Aliah checks the shelves and finds a small cylinder of bath oils there. She starts up the water, plugs the bottom of the tub and drops in a few pink balls of oil.
After placing a clean towel on the counter, she drops her clothes to the floor and slips inside of the small claw foot tub. She has to whip the curtain around it, to keep in the heat. After a few steady breaths, she finally feels herself relaxing, letting the steam calm her nerves and the hot water to work away her aches. She closes her eyes and slips beneath the water completely.
When she resurfaces, she thinks about the man who has saved her life on countless occasions in a matter of days. Harley can still make her smile.
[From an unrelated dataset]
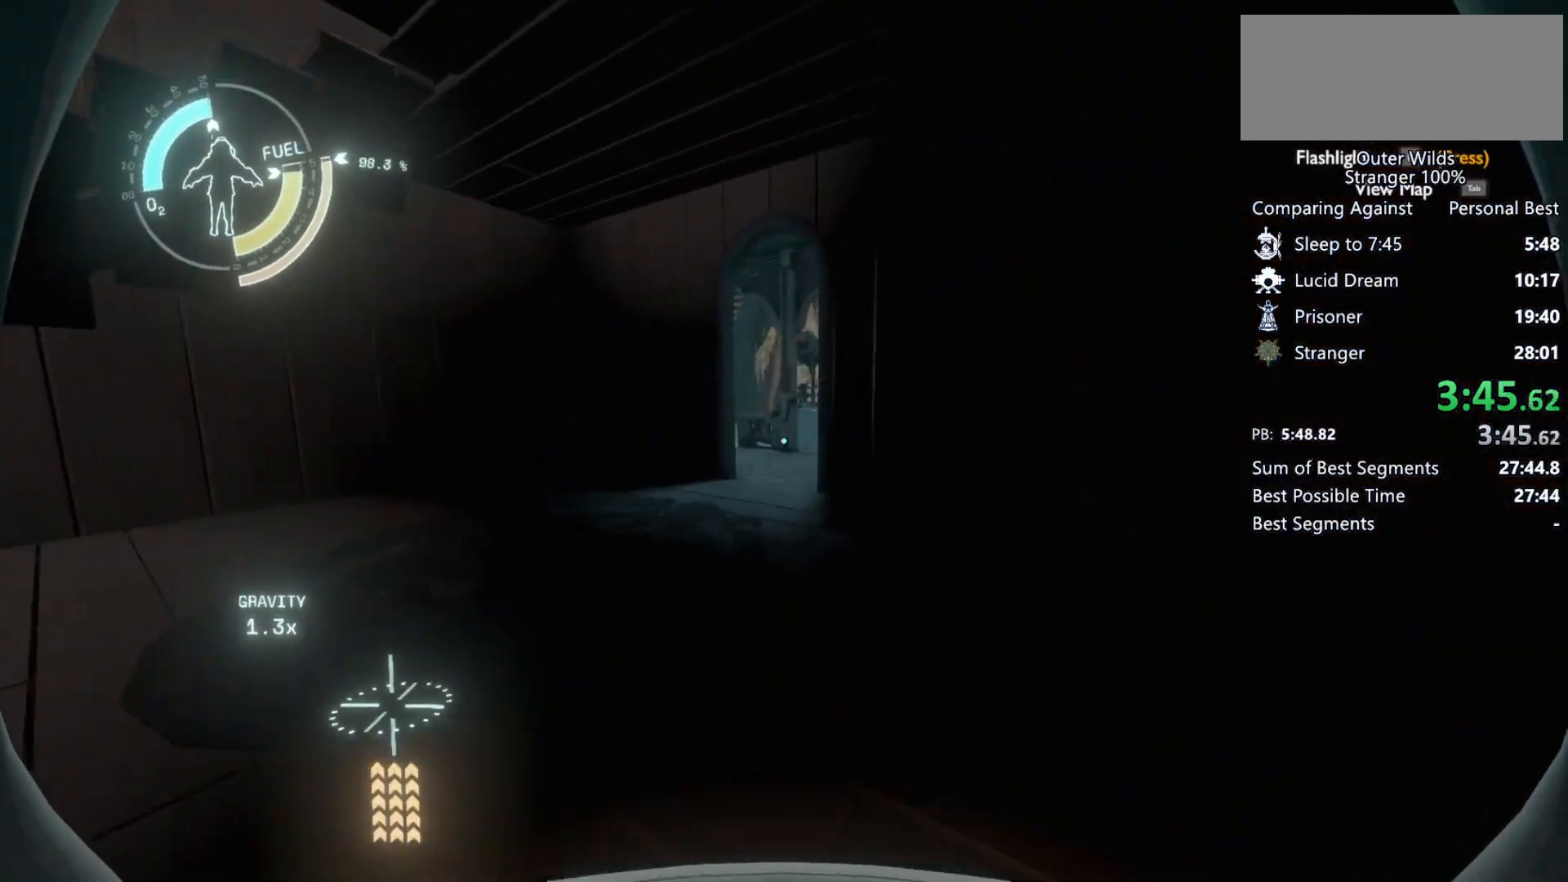
{"keys": ["shift", "w"], "mouse": [], "events": [[100, "space", "up"], [200, "mouse_right", "down"], [267, "mouse_right", "up"], [267, "space", "down"], [433, "space", "up"]]}
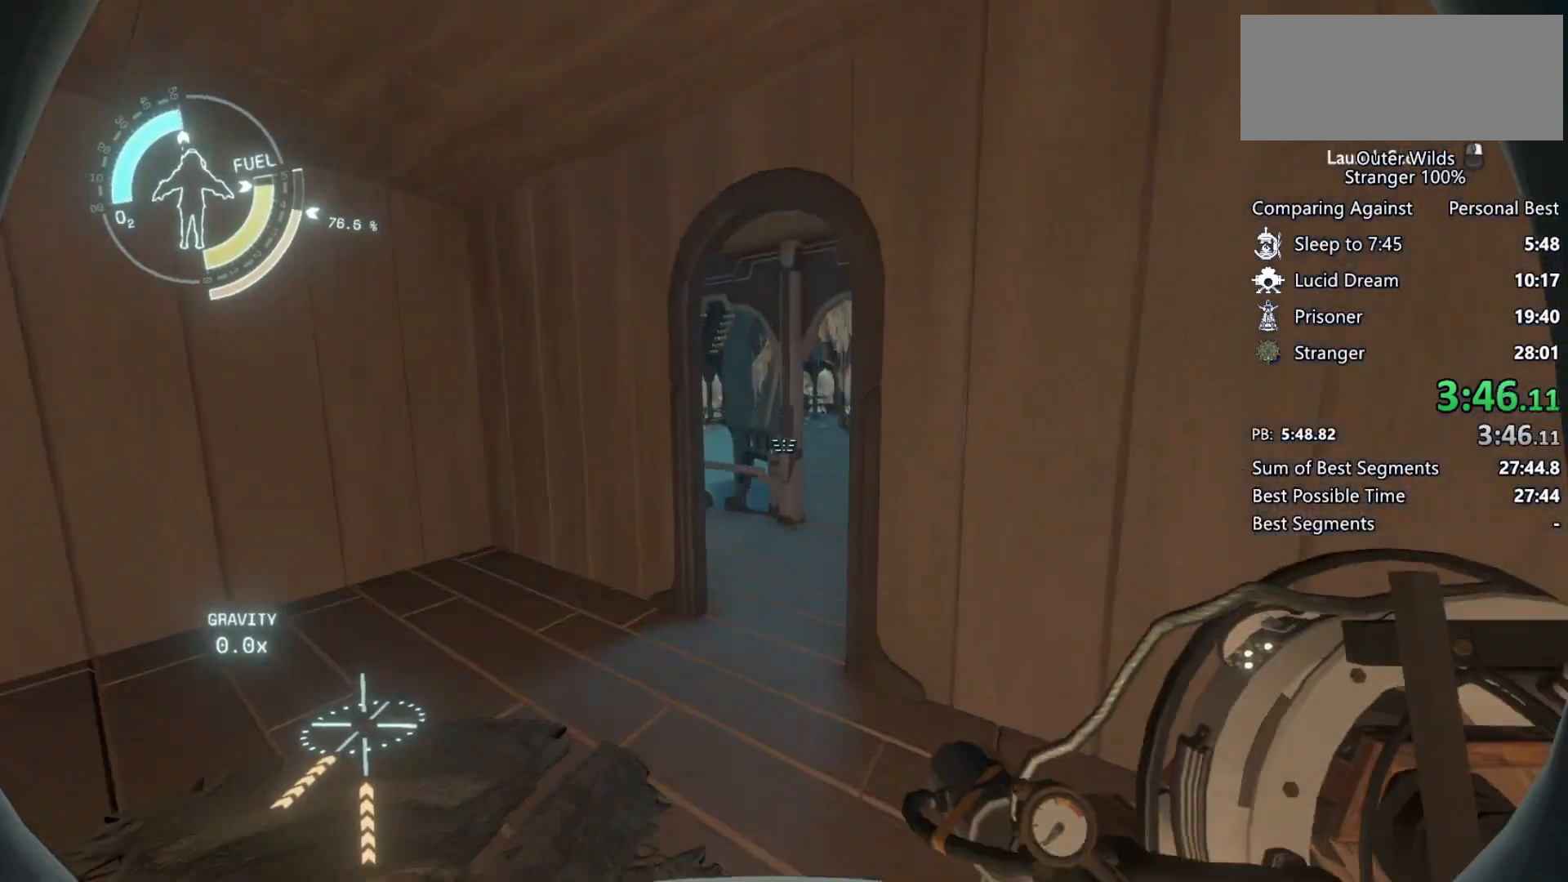
{"keys": ["d", "shift", "w"], "mouse": [], "events": [[133, "d", "down"]]}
Just the image of him diving head first into a mud puddle has her mouth widening across her face. With a little added imagination, she pictures what would have happened if she wasn’t completely mortified and he hadn’t just been shot.
Aliah falls into a much needed slumber until Harley has her moaning in her dreams. She has no idea how much time has passed when her eyes suddenly flash open. She hears a thump in the next room over. She hadn’t heard the door open, or Harley’s imposing boot steps, so her nerves have officially sky-rocketed again.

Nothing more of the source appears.